Information age? Vandana Shiva The Indian environmentalist Vandana Shiva has a great article in the new issue of Resurgence magazine (sadly, they don't have this article on line - I hope that's because it's also being published elsewhere ) on the lessons of the December 2004 tsunami.
Whilst all her points are devastatingly obvious and devastatingly absent from most of the media, one seems particularly relevant to quote here in my tiny spot on the information superhighway:
The tsunami teaches us that a world organised around markets and profits, forgetting nature and people, is ill-equiped to deal with such disasters. In spite of us living in an ‘information age’ and in ‘knowledge economies’, the knowledge of the 8.9 Richter-scale earthquake could not be communicated by the US geological survey to the countries of the Indian Ocean in time to take action to save lives. While the stock-markets of the world react instantaneously to signals, while the entire out-sourcing economy of the information technologies is based on instantaneous communication, it took the world days to count how many died, how many have become homeless. Each day the number rose, beginning with 20,000, until it reached over 280,000. The tsunami tells us we do not live in an information age based on ‘connectivity’: we live in an age of ignorance, exclusion and disconnection.
Something for all of us who like to believe we have high progressive ideals and who revel in this technology to think hard about.
¶ 5:44 pm
Comments:
This is a beautiful blog! Thank you for all your incredibly thoughtful posts. You are indeed a writer.

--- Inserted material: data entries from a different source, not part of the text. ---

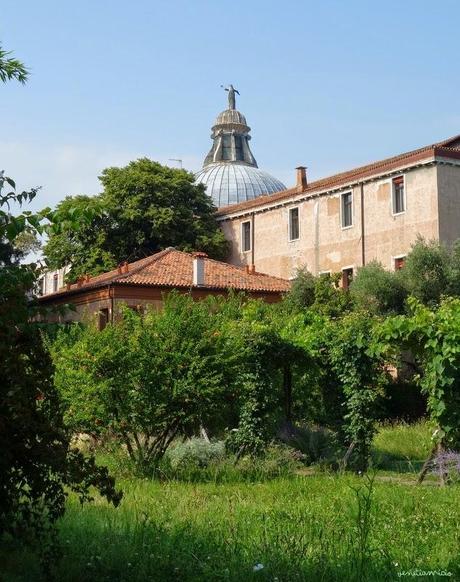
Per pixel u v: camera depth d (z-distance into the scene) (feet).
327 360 62.54
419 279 128.67
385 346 56.34
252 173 265.34
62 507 27.68
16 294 25.34
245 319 67.67
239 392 59.57
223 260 188.34
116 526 30.71
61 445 26.81
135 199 177.88
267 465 53.83
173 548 26.04
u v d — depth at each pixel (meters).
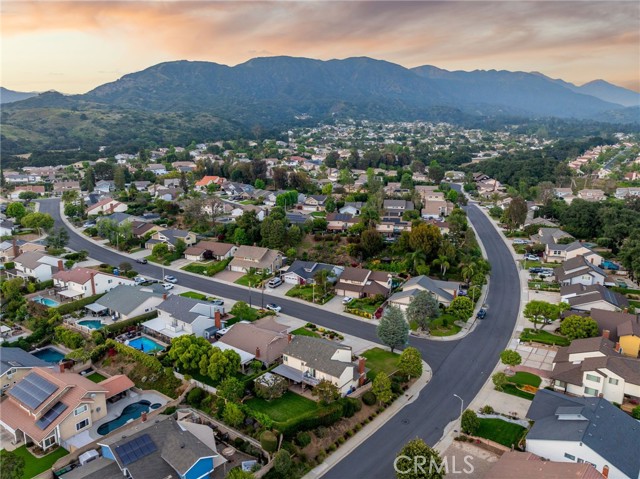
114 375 68.00
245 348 69.62
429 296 79.94
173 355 66.44
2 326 82.12
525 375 66.56
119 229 130.38
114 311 84.31
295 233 121.06
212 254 120.31
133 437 49.56
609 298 85.19
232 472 44.38
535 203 188.88
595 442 45.94
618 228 121.62
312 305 92.19
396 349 74.25
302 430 52.91
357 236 126.25
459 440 53.12
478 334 79.88
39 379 59.03
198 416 57.78
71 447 51.94
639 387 57.25
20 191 193.38
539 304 79.81
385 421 57.22
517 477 42.59
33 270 99.56
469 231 120.31
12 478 44.91
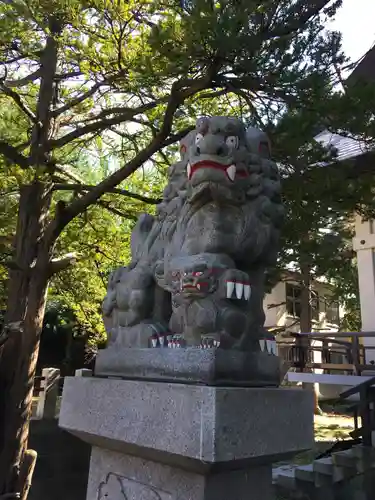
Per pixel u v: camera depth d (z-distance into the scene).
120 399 1.97
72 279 6.80
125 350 2.22
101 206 5.84
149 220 2.79
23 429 4.41
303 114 3.52
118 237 6.21
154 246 2.51
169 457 1.72
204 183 2.11
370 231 9.43
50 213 6.25
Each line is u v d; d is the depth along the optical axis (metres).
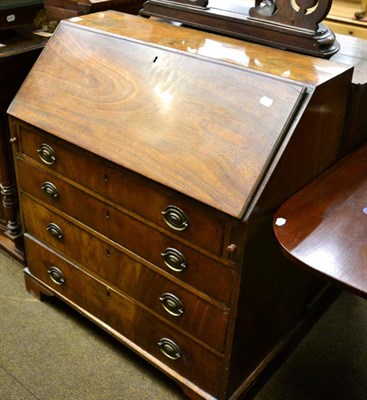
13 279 2.05
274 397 1.62
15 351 1.74
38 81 1.57
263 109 1.21
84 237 1.60
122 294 1.58
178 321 1.45
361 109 1.45
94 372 1.68
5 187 1.95
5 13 1.78
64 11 1.96
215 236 1.23
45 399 1.59
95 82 1.47
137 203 1.36
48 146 1.53
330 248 1.10
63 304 1.94
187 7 1.62
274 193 1.21
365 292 0.99
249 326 1.40
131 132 1.35
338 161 1.48
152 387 1.64
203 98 1.29
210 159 1.22
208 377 1.46
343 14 2.47
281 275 1.46
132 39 1.47
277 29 1.45
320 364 1.75
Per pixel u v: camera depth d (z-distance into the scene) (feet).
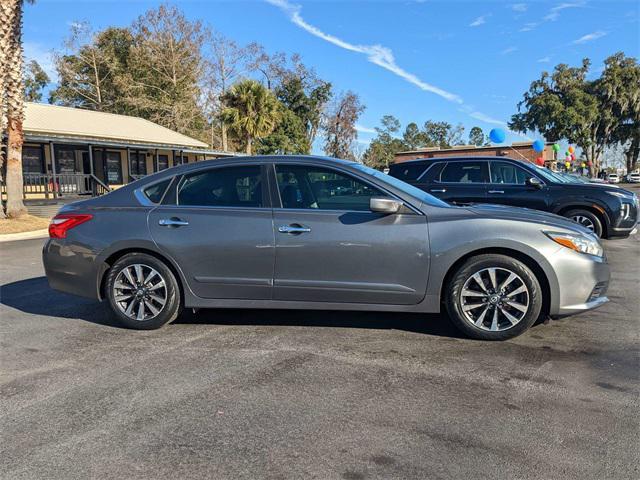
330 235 14.24
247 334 15.10
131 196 15.81
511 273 13.79
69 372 12.42
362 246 14.10
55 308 18.49
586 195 28.35
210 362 12.94
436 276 13.98
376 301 14.37
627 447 8.85
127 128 94.38
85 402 10.78
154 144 86.69
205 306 15.21
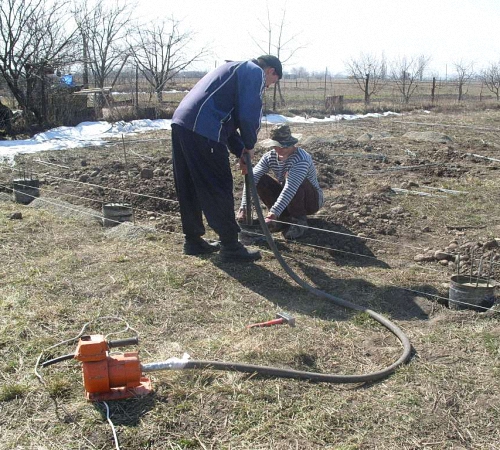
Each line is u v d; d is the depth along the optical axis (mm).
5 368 3141
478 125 15703
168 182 7555
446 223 6074
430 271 4672
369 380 3068
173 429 2674
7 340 3438
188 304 4004
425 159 9914
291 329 3650
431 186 7883
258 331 3619
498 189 7578
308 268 4711
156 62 22812
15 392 2912
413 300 4109
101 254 4930
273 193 5477
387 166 9383
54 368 3150
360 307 3951
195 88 4555
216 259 4855
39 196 7066
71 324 3689
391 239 5531
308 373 3068
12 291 4125
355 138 12734
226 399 2887
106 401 2848
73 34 15250
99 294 4129
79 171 8484
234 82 4422
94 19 18984
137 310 3896
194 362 3062
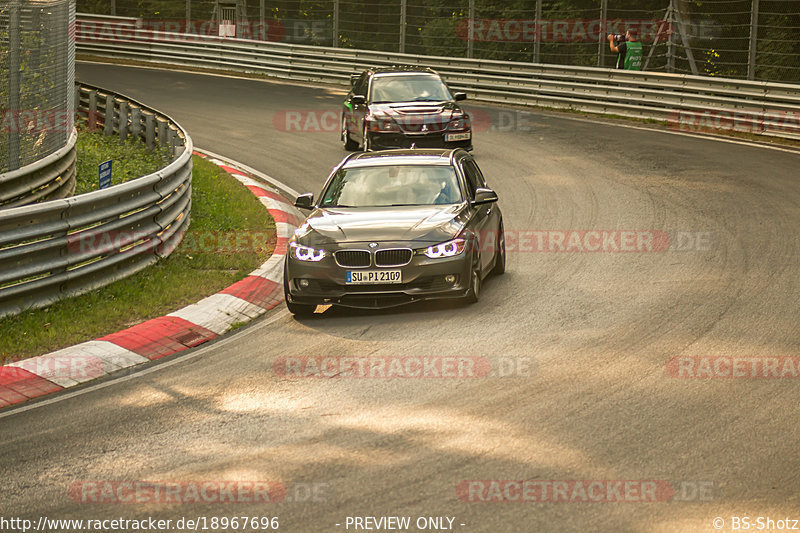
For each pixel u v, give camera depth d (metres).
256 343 29.22
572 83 83.56
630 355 26.12
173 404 23.69
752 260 37.25
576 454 19.44
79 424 22.53
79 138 63.56
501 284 35.31
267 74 106.75
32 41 41.31
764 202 48.59
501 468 18.81
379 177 35.41
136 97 89.56
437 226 31.81
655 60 114.81
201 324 31.41
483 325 29.80
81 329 30.28
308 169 61.56
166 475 19.12
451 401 22.94
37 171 41.66
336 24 111.62
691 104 75.06
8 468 19.92
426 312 31.84
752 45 81.44
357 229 31.81
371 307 31.16
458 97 64.56
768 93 70.19
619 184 54.38
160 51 115.12
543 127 75.69
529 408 22.27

Whew. I shall print that one and keep it for despondent moments. Thank you. Becca, I love your blog too. The design, which is gorgeous, suits the content so well. Have you read The Blackwater Lightship by Colm Toibin (see the post following this)? - a wonderful book for your Irish holiday preparation.
I don't read Resurgence as often as I used to, but your extract from it reminds me sharply how it refreshes the parts that other journal don't even go near. Thanks for the piece.
This remarkable woman, who I've seen occasionally on American television, amazes me with her good humor through the many stories of devastating environmental damage she works so hard to change.